Restate the data exactly, with nothing altered.

Extracted material →
★ ★ ★ ★ ★ ★ ★

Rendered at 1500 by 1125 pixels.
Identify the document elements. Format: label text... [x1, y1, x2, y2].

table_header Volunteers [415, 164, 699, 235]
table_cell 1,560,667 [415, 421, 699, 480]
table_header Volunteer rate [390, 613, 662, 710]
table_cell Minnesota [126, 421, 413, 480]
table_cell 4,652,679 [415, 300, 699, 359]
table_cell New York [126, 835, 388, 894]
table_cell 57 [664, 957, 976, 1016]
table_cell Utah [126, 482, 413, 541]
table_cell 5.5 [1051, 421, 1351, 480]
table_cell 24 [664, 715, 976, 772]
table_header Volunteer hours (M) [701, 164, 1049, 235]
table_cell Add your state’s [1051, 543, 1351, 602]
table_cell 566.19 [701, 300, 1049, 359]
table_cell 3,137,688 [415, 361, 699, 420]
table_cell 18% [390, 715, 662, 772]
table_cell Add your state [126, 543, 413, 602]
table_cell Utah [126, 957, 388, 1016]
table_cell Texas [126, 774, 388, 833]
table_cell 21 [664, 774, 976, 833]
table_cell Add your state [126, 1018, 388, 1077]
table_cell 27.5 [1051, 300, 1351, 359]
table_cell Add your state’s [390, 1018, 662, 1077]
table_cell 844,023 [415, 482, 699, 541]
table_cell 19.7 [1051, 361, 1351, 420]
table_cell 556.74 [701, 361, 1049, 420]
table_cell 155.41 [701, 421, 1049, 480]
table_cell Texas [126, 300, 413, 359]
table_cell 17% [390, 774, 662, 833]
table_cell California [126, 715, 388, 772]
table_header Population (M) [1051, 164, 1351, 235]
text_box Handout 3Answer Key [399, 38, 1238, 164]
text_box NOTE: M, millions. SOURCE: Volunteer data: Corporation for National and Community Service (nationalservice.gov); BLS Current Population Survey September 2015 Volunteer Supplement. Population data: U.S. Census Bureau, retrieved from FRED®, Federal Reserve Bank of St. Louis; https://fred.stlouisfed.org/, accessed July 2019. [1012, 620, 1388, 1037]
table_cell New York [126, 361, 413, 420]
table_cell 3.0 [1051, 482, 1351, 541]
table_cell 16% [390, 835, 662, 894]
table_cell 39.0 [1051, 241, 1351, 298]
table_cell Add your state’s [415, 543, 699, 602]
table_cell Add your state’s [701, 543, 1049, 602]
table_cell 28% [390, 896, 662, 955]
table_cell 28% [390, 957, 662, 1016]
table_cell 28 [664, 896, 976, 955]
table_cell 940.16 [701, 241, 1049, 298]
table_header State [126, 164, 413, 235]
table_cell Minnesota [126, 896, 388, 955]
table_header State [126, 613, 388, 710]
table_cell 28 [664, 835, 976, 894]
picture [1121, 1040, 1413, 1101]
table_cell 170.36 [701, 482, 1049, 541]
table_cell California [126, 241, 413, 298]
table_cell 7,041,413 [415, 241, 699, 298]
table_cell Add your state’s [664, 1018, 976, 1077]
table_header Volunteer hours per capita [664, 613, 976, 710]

★ ★ ★ ★ ★ ★ ★

Solution to this exercise →
Rendered at 1500 by 1125 pixels.
Identify the document elements. Format: label text... [x1, y1, x2, y2].

table_header Volunteers [415, 164, 699, 235]
table_cell 1,560,667 [415, 421, 699, 480]
table_header Volunteer rate [390, 613, 662, 710]
table_cell Minnesota [126, 421, 413, 480]
table_cell 4,652,679 [415, 300, 699, 359]
table_cell New York [126, 835, 388, 894]
table_cell 57 [664, 957, 976, 1016]
table_cell Utah [126, 482, 413, 541]
table_cell 5.5 [1051, 421, 1351, 480]
table_cell 24 [664, 715, 976, 772]
table_header Volunteer hours (M) [701, 164, 1049, 235]
table_cell Add your state’s [1051, 543, 1351, 602]
table_cell 566.19 [701, 300, 1049, 359]
table_cell 3,137,688 [415, 361, 699, 420]
table_cell 18% [390, 715, 662, 772]
table_cell Add your state [126, 543, 413, 602]
table_cell Utah [126, 957, 388, 1016]
table_cell Texas [126, 774, 388, 833]
table_cell 21 [664, 774, 976, 833]
table_cell Add your state [126, 1018, 388, 1077]
table_cell 27.5 [1051, 300, 1351, 359]
table_cell Add your state’s [390, 1018, 662, 1077]
table_cell 844,023 [415, 482, 699, 541]
table_cell 19.7 [1051, 361, 1351, 420]
table_cell 556.74 [701, 361, 1049, 420]
table_cell 155.41 [701, 421, 1049, 480]
table_cell Texas [126, 300, 413, 359]
table_cell 17% [390, 774, 662, 833]
table_cell California [126, 715, 388, 772]
table_header Population (M) [1051, 164, 1351, 235]
text_box Handout 3Answer Key [399, 38, 1238, 164]
text_box NOTE: M, millions. SOURCE: Volunteer data: Corporation for National and Community Service (nationalservice.gov); BLS Current Population Survey September 2015 Volunteer Supplement. Population data: U.S. Census Bureau, retrieved from FRED®, Federal Reserve Bank of St. Louis; https://fred.stlouisfed.org/, accessed July 2019. [1012, 620, 1388, 1037]
table_cell New York [126, 361, 413, 420]
table_cell 3.0 [1051, 482, 1351, 541]
table_cell 16% [390, 835, 662, 894]
table_cell 39.0 [1051, 241, 1351, 298]
table_cell Add your state’s [415, 543, 699, 602]
table_cell Add your state’s [701, 543, 1049, 602]
table_cell 28% [390, 896, 662, 955]
table_cell 28% [390, 957, 662, 1016]
table_cell 28 [664, 896, 976, 955]
table_cell 940.16 [701, 241, 1049, 298]
table_header State [126, 164, 413, 235]
table_cell Minnesota [126, 896, 388, 955]
table_header State [126, 613, 388, 710]
table_cell 28 [664, 835, 976, 894]
picture [1121, 1040, 1413, 1101]
table_cell 170.36 [701, 482, 1049, 541]
table_cell California [126, 241, 413, 298]
table_cell 7,041,413 [415, 241, 699, 298]
table_cell Add your state’s [664, 1018, 976, 1077]
table_header Volunteer hours per capita [664, 613, 976, 710]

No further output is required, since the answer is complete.